Was it a mistake in gamesmanship or a limit to what they wanted to bid? Verizon has been the exclusive user of the 4 MHz of bandwidth in the 800 MHz band for air-to-ground communications for some years operating its expensive to use and expensive to operate AirFone service on U.S. domestic planes. They expected to win this auction (Auction 65) for one of two licenses that will be awarded for service that will use the same bandwidth while AirFone moves to a different system that won't interfere with these new licenses.

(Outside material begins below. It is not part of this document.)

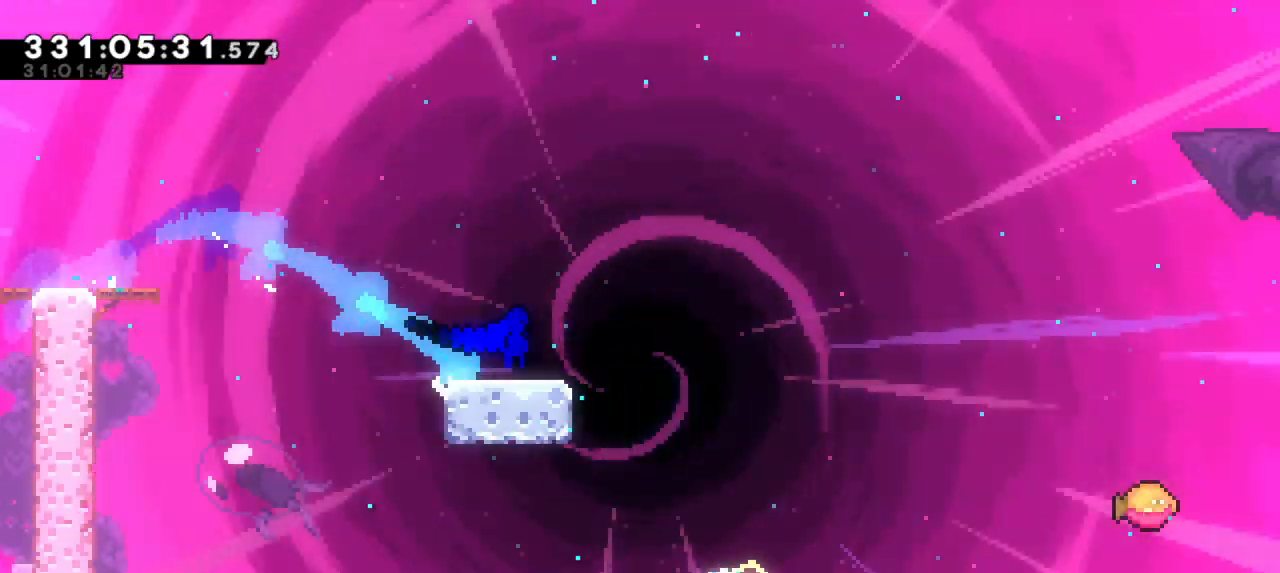
{"keys": ["jump2", "right"], "events": [[67, "dash", "up"], [150, "dash", "down"], [183, "jump2", "up"], [267, "down", "up"], [283, "jump2", "down"], [383, "dash", "up"]]}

And now Verizon is no longer a bidder.
Each bidder had three waivers they could play in any given round that allowed them to continue to keep the auction open without making a new bid (read Public Notice DA 06-299 for details). The waivers can be applied proactively, which means the bidder chooses to use the waiver, or automatically, in which the FCC uses the waiver because if they did not, the bidder would have been removed from eligibility. That is, it's better to waste a waiver for some reason than to not being able to bid after that round at all.
According to the bidding site, all of Verizon's waivers were applied automatically, as there are no proactive waivers noted for any bidder. A few other bidders have had automatic waivers applied, but only once.
The current bidding for Round 21 is for licenses E/F (1 MHz/3 MHz) for $343K and $15.9m. The 3 MHz provisional winner is Unison Spectrum, which qualified for 25 percent bidding credits, giving them a much lower net figure to win this auction. Round 22 ends shortly at which time I will update this post.
Update: At the end of Round 22, AC Bidco (AirCell's new sister company, both of which are held by a common holding firm) has the provisional winning bid at $17.5m for license C with Intelligent Transportation holding license D for $359K. Bidding continues Thursday.